#### Texto do documento ####

Negócios e finanças

Warner Bros. processa a Amazon por aliciar executivos da HBO e expõe a pouca força que lhe resta

Victor Maslow

Quando uma empresa recorre ao tribunal para reter seus executivos, geralmente é porque nada mais funcionou. A ação da Warner Bros. Discovery contra a Amazon, movida após um ataque às suas fileiras da HBO e HBO Max, está sendo lida em toda a indústria como um tiro contra uma rival que decidiu comprar seu caminho para a televisão de prestígio. É também algo mais silencioso e revelador: uma empresa dizendo ao mundo, em prosa jurídica, que já não consegue segurar seus próprios talentos.

#### Material de estudo ####

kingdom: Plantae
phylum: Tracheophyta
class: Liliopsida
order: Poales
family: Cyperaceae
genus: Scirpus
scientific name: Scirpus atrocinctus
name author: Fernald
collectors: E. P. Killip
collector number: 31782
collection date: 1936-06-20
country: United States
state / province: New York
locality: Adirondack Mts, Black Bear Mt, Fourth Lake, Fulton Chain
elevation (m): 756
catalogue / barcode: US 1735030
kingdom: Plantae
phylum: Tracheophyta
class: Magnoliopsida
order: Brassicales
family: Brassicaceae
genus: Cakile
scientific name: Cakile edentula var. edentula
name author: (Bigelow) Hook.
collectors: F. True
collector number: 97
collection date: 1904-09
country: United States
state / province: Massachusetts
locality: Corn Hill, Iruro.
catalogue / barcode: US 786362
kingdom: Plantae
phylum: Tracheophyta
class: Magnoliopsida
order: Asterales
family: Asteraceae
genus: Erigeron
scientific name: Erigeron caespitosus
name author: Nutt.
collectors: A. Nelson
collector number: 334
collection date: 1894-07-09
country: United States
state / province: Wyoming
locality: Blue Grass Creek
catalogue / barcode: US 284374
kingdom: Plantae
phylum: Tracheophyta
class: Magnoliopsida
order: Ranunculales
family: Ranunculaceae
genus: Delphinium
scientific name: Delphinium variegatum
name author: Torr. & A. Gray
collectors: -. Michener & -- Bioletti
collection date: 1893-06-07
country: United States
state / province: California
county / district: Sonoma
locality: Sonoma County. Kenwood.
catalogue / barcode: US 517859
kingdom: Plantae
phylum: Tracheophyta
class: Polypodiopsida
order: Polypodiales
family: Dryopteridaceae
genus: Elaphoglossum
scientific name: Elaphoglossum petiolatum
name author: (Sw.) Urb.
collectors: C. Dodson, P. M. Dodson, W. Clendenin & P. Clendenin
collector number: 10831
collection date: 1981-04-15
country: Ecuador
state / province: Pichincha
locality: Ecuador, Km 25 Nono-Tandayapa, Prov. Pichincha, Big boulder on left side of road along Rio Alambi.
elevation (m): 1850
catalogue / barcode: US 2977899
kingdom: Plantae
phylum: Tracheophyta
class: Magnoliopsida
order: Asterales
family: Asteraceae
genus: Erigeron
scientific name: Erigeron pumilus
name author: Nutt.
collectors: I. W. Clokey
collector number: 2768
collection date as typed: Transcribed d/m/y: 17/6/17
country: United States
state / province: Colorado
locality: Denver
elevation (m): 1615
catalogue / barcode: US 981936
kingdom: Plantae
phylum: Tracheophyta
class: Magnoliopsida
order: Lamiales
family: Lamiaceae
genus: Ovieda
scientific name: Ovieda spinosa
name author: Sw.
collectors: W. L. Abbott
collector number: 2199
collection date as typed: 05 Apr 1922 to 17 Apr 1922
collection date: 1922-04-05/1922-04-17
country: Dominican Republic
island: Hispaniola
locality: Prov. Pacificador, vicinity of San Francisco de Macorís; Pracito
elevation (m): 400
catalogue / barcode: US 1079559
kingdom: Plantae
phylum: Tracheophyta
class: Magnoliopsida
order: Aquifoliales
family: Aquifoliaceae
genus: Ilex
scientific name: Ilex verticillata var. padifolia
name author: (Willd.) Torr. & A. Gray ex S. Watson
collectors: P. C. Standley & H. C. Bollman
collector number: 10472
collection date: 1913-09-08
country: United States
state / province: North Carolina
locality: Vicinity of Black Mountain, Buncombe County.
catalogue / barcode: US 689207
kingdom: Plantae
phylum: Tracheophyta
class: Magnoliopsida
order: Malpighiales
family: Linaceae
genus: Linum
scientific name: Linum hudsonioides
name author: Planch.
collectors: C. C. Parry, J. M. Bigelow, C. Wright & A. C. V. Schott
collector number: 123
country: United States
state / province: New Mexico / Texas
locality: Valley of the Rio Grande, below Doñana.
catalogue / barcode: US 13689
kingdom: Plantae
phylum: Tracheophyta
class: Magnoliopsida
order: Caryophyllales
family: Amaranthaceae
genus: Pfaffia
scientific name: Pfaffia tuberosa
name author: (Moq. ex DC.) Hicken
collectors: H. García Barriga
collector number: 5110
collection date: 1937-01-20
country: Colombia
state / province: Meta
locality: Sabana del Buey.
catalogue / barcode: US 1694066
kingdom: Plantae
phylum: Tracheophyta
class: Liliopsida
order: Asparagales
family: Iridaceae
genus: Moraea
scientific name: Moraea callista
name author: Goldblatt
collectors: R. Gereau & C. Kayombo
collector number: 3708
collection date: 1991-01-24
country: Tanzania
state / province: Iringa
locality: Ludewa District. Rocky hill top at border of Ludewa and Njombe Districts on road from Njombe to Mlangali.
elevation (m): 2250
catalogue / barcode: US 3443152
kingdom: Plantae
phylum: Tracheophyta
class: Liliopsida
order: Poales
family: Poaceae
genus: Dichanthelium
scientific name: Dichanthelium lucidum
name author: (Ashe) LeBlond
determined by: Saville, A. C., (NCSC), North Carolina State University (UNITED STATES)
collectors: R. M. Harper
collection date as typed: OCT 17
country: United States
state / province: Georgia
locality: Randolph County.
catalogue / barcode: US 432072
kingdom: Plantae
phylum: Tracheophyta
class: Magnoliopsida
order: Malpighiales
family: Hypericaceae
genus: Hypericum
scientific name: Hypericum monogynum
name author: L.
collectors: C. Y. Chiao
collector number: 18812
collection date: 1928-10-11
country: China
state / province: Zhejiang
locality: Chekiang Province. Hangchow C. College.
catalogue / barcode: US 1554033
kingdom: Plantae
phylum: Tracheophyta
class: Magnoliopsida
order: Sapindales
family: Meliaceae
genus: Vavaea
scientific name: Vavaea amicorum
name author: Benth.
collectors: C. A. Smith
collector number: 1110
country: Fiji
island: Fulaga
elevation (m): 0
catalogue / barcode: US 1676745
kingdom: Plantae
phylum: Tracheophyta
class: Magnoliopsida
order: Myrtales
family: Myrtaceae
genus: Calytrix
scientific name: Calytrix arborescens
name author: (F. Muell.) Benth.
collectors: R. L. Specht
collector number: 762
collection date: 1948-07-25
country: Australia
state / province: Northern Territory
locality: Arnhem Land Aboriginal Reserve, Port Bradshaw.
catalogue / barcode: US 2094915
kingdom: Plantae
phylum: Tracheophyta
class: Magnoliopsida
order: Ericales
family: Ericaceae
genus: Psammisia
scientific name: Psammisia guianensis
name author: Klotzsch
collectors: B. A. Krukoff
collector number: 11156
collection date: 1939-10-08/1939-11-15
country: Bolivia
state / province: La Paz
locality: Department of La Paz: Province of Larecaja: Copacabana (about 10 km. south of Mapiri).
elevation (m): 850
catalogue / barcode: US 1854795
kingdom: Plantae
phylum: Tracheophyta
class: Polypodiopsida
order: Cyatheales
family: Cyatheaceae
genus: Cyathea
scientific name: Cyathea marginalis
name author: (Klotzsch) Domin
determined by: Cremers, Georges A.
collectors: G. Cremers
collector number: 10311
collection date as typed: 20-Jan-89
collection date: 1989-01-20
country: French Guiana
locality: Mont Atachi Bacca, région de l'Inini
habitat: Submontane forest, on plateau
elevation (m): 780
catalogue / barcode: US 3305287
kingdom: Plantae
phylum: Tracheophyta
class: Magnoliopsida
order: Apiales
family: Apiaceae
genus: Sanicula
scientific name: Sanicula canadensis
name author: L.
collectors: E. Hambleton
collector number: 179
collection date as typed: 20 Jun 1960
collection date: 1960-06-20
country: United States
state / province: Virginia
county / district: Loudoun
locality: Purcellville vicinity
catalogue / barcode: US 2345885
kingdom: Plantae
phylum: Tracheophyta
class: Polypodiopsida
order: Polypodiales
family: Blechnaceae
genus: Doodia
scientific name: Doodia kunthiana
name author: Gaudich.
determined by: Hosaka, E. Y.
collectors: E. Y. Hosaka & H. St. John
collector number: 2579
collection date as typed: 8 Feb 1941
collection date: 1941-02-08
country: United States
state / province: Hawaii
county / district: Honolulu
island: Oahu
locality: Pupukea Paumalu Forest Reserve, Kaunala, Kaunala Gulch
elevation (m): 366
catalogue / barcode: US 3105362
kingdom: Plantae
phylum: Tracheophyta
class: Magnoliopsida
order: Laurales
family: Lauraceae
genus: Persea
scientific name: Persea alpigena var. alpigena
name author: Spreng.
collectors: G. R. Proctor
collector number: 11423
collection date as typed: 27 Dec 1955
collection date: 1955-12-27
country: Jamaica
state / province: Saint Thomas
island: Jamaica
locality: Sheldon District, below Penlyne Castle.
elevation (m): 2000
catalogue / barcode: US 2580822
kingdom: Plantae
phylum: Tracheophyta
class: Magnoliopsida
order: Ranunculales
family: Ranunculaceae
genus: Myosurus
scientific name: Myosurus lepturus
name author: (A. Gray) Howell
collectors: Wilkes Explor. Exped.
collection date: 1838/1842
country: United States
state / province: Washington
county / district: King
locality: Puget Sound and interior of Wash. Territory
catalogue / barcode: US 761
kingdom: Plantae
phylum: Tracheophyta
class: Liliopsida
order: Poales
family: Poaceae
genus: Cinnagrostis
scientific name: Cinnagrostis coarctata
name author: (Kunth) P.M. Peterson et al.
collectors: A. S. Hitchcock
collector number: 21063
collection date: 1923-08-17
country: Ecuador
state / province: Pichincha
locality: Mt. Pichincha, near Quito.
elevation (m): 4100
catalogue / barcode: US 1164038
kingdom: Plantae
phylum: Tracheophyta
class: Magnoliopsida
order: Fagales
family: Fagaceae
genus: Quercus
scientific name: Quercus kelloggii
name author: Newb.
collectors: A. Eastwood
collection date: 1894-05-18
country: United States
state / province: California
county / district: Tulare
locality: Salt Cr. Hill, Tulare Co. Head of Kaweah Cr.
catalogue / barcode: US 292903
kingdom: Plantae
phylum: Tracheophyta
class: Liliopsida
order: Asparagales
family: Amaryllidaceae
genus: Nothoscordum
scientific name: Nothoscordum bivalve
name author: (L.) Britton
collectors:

####

- [Tarefas a cumprir]
**a.** No texto sobre a ação da Warner Bros. contra a Amazon, de quais fileiras da empresa vieram os executivos alvo do ataque?
**b.** Dê sequência ao texto sobre a ação da Warner Bros. contra a Amazon a partir da última frase apresentada.
Os registros não serão necessários para nenhuma das tarefas.

- [Resultados das tarefas]
**a.** Das fileiras da HBO e da HBO Max.

**b.**
O que revela tudo é contra quem a Warner está processando. Não os executivos que saíram — mas a empresa que os contratou. Na Califórnia, isso não é uma escolha tática; é quase a única opção disponível. O estado anula cláusulas de não concorrência quase por completo, o que significa que um estúdio não pode impedir um diretor de marketing ou um chefe de programação de atravessar a cidade para um concorrente. O que ainda pode fazer é vinculá-los a um prazo fixo e depois argumentar que quem os aliciou induziu a uma quebra de contrato. A queixa da Warner está construída inteiramente sobre essa estreita margem.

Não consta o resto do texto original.